Data for processing:
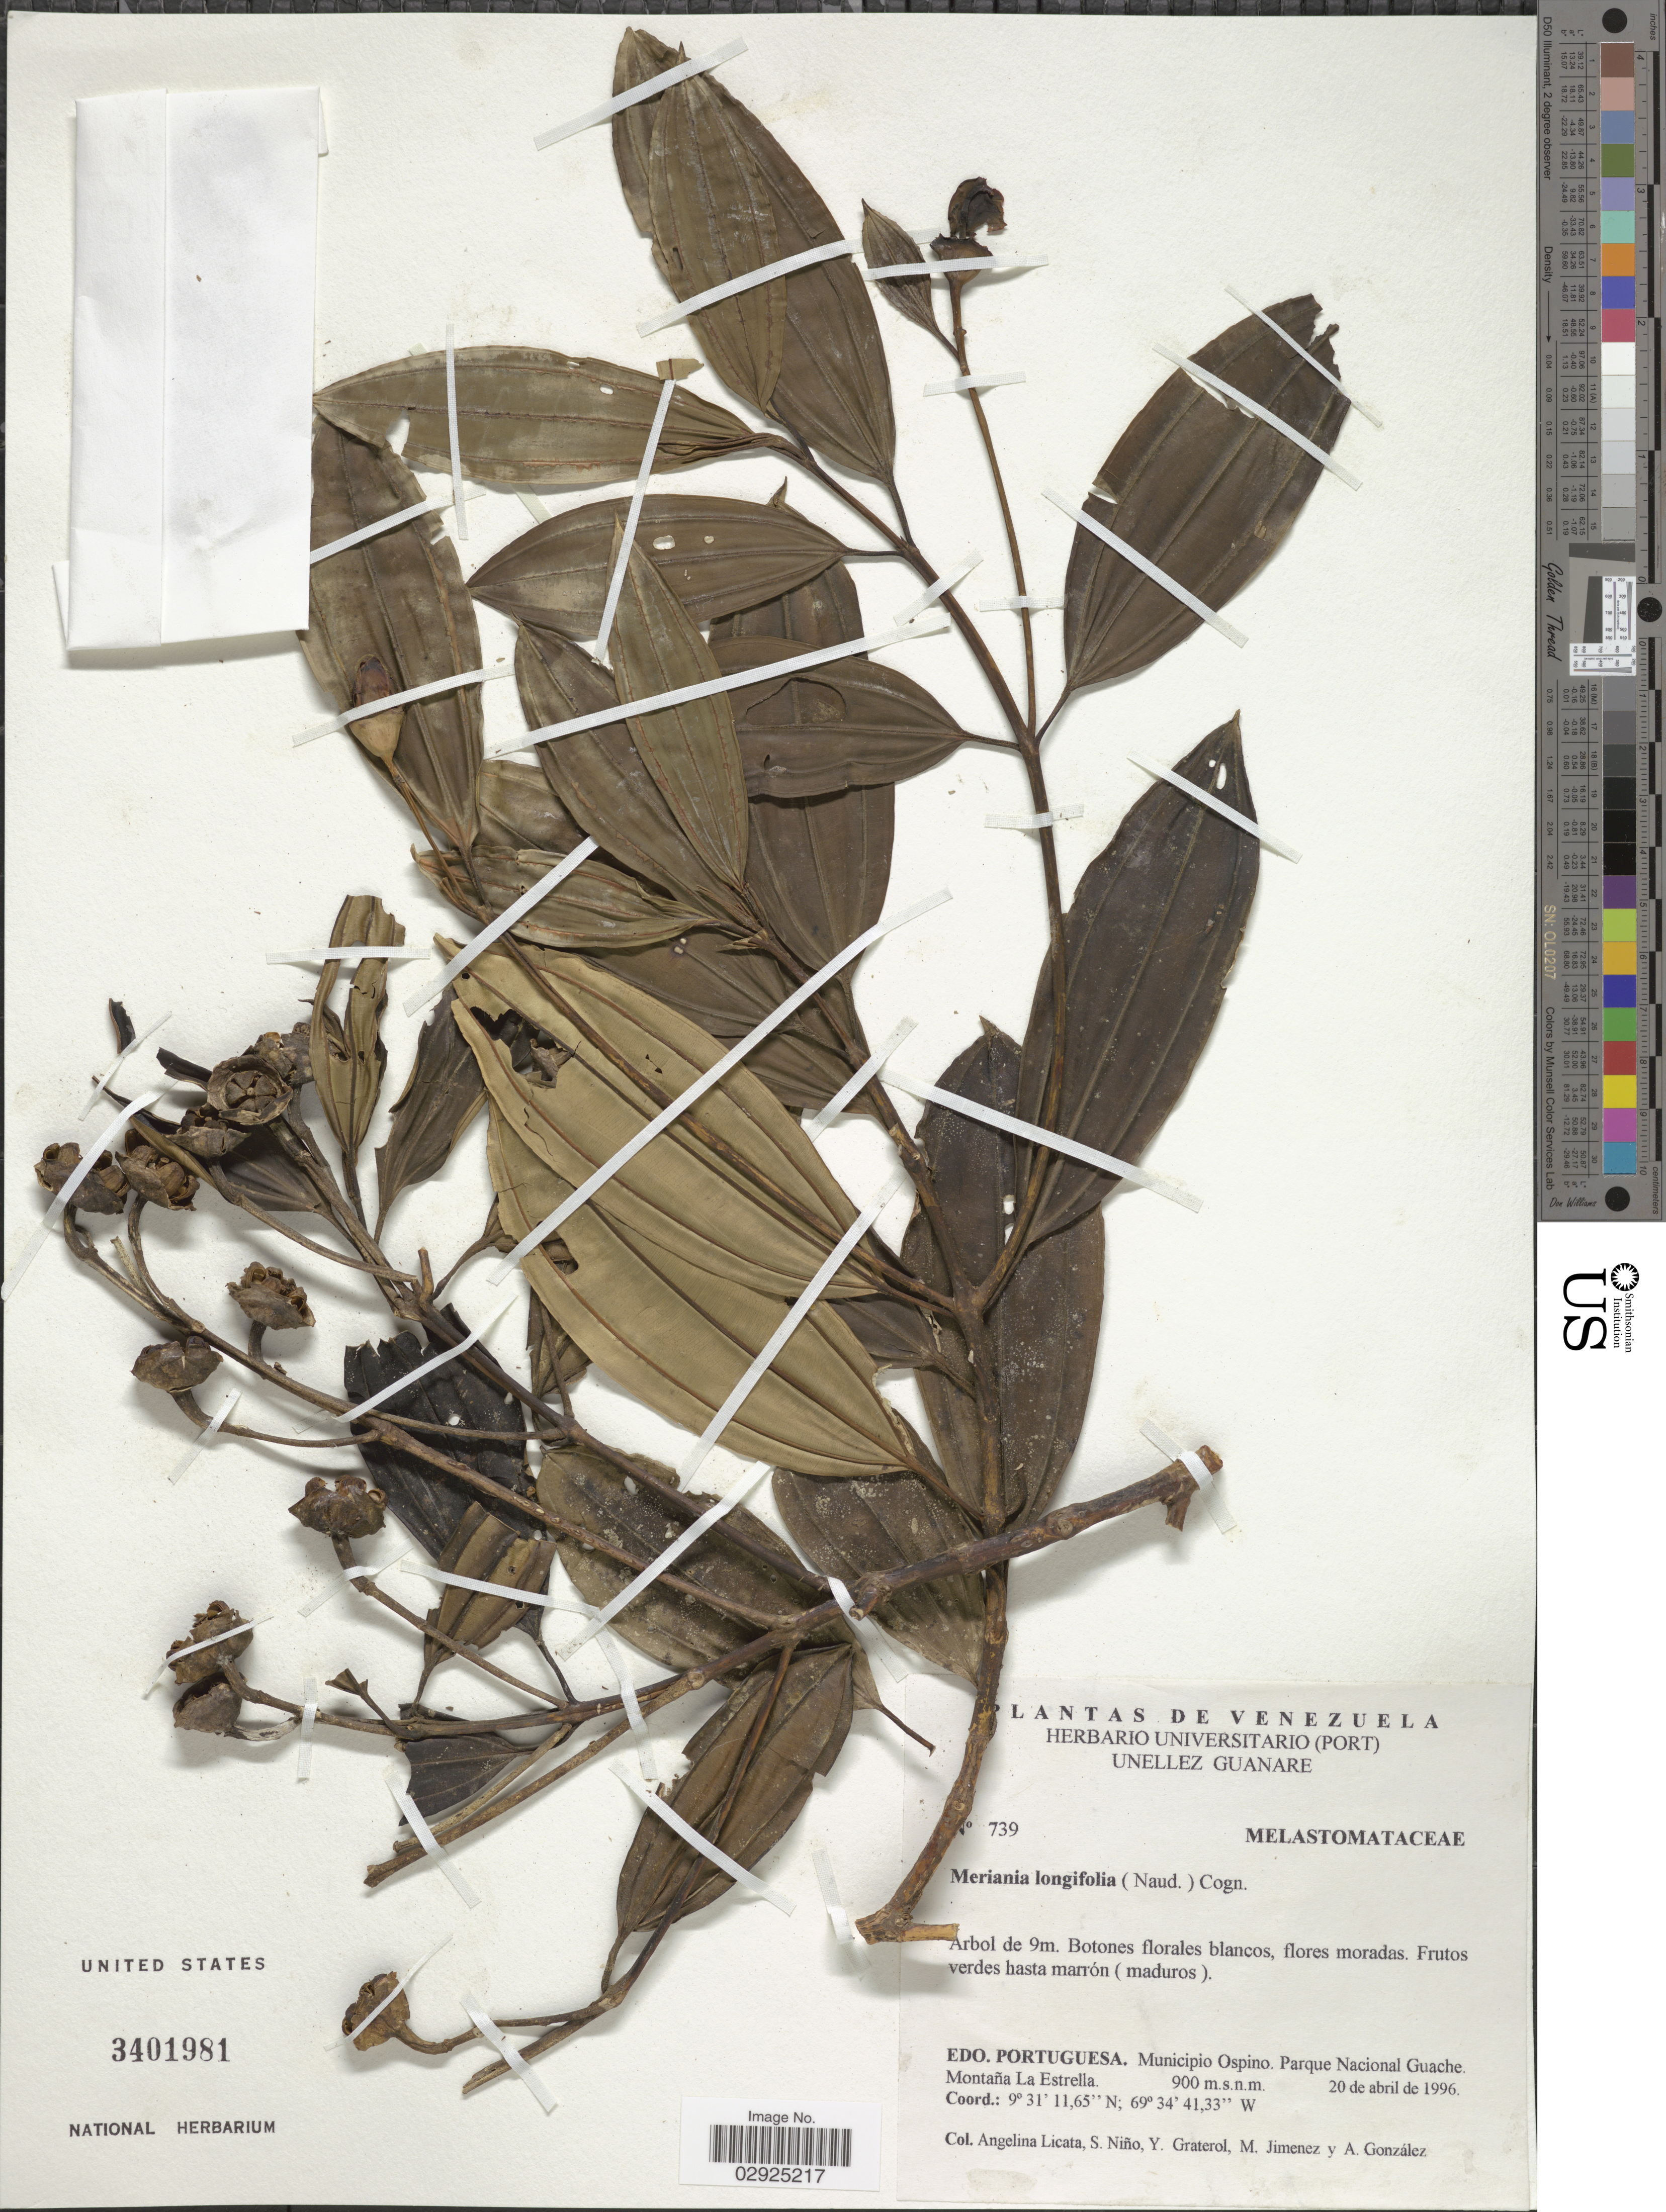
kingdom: Plantae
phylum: Tracheophyta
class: Magnoliopsida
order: Myrtales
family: Melastomataceae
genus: Meriania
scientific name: Meriania longifolia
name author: (Naudin) Cogn.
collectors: A. Licata, S. M. Niño, Y. Graterol, M. Jimenez & A. C. González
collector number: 739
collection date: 1996-04-20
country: Venezuela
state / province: Portuguesa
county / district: Ospino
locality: Parque Nacional Guache. Montaña La Estrella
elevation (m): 900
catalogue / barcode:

Description of the task:
Copy out every line of the entries above word for word, leaving out the pictures.

Solution to this task:
kingdom: Plantae
phylum: Tracheophyta
class: Magnoliopsida
order: Myrtales
family: Melastomataceae
genus: Meriania
scientific name: Meriania longifolia
name author: (Naudin) Cogn.
collectors: A. Licata, S. M. Niño, Y. Graterol, M. Jimenez & A. C. González
collector number: 739
collection date: 1996-04-20
country: Venezuela
state / province: Portuguesa
county / district: Ospino
locality: Parque Nacional Guache. Montaña La Estrella
elevation (m): 900
catalogue / barcode:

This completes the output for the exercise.